Michelangelo's David in the Accademia

From there we ventured to San Marco, a monastery and church.  Here you are able to walk through the original cells occupied by Dominican monks, each with a fresco painted by Fra Angelico and a window open to the small cloister courtyard below.  On the second story, in addition to hall of cells, there is the library containing a beautiful collection of original illuminated manuscripts.  The pages are magnificent, the words painstakingly written in calligraphy, the illuminations detailed with gold leaf and blue lapis.

Illuminated manuscripts commissioned by the Medici family and created by the Dominican monks.

Following the hall back to the stairway, I stumbled, literally, upon the famous fresco by Fra Angelico, his interpretation of the “Anunciation.”  Studied incessantly in nearly every art survey class I’ve taken, I was shocked to have it so suddenly appear before me, similar to the angel’s appearance before Mary, as he bestowed to her the startling news: she, a virgin, would bear the son of God.  This instance of Immaculate Conception is simply captured by Fra Angelico’s humble depiction of Mary.  She is not dressed in rich fabrics or brocades, yet her simple robe and accepting gesture, her hands crossed over her abdomen, give a different sense to the piece.  Fra Angelico believed this Mary, unlike most depicted in religious paintings of the Renaissance, was a truer and more accurate portrayal of the mother of Christ.

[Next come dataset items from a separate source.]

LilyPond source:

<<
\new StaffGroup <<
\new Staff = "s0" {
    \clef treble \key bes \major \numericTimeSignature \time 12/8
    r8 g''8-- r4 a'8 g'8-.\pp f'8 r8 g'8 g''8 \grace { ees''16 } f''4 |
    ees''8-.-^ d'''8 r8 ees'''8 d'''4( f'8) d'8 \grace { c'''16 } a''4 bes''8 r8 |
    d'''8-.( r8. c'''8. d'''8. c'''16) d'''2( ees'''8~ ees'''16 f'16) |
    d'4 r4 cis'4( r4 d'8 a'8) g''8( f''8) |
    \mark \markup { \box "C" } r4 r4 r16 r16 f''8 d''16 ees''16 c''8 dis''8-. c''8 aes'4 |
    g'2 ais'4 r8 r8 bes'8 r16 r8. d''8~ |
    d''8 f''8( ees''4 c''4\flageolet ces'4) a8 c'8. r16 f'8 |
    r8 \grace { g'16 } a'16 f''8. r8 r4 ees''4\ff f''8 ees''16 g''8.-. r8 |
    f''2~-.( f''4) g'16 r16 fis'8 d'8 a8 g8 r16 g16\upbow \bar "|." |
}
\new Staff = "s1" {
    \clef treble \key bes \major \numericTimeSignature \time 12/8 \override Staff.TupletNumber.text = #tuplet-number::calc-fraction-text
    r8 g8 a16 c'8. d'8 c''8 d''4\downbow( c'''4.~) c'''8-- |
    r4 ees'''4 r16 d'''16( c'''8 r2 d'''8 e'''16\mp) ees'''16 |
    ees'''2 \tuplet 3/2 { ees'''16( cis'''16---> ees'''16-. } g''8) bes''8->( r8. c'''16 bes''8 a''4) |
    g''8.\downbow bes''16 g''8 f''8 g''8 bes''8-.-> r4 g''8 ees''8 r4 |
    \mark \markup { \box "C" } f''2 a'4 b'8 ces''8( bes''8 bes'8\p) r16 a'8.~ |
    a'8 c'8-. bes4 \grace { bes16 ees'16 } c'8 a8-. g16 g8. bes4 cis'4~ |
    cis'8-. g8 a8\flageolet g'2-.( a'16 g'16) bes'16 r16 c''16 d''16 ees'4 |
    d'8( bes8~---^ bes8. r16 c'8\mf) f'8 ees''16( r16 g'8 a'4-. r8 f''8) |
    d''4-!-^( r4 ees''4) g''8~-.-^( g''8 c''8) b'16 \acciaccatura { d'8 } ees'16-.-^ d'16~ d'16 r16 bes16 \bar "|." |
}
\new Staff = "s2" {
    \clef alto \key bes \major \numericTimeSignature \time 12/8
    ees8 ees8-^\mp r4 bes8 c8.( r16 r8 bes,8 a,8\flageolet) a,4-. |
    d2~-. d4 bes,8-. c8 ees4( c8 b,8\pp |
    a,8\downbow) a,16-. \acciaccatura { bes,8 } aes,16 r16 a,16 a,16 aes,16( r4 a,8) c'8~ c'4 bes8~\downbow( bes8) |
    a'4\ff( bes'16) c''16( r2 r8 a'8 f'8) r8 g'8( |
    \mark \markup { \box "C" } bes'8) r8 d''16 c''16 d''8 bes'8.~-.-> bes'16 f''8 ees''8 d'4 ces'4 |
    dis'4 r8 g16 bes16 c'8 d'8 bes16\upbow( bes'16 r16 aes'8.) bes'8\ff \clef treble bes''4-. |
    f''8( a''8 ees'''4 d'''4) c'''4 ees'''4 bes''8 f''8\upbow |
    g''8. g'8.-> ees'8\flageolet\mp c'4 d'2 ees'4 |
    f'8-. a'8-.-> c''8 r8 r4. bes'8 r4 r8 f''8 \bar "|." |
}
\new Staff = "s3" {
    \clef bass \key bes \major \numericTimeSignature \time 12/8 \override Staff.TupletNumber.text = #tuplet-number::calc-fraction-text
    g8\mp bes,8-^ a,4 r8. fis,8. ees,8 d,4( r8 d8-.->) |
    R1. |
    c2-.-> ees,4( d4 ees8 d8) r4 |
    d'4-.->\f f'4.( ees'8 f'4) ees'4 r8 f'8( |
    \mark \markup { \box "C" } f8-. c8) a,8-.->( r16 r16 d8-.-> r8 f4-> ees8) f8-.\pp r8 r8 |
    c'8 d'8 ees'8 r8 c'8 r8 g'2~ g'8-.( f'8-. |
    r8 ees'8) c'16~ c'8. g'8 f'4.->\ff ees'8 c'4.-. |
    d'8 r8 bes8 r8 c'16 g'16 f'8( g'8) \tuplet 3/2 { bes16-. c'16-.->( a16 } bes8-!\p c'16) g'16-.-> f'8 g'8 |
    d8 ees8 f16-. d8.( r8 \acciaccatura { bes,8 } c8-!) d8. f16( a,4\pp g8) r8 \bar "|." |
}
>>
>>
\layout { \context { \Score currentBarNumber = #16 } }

Fra Angelico's "Anunciation"

Our last stop was at Santa Maria Novella.  The church which bequeaths the train station its familiar name, Santa Maria Novella houses the original Masaccio fresco, “Trinity.”  A revolutionary piece of its time, the Trinity presents the viewer with accurate “created” mathematical space.  The scene gives the illusion of receding into the wall, framing a most dramatic picture of the trinity: Christ on the cross, the Father gently holding his arms, and the Holy Spirit a dove in flight between them.  The three parts of the pyramid in addition to the figures below form the triangular composition, similarly used by Raphael in the "Madonna in the Meadow."  To be removed from the wall would greatly change its impact; this piece was specifically designed for this space, this location.  However, after seeing pictures of this Masaccio fresco, in seemingly perfect condition , I was startled at the lack of care taken in preserving the actual fresco itself.  Nearly every photo representation is an untruthful illustration of its current condition.  The colors in true life are dull, pastelled with time, and the figures are less discernible.  Some of the fresco itself has chipped away since its most recent documentation. 

Masaccio's "Trinity"

As we walked through the San Lorenzo market in the direction of dinner, the late night vendors called out to us: “Hello miss.  Miss.  For twenty-four hours, I would just stare into your eyes.  I love the way your mouth moves when you speak and when you think.”  Carmel and I couldn’t help but laugh.  Always something new.

The day ended with Chinese takeout, a new and inexpensive discovery two bridges down from Ponte Vecchio, and a forty-five minute walk home to our little apartment on Via Fra Giovanne Angelico.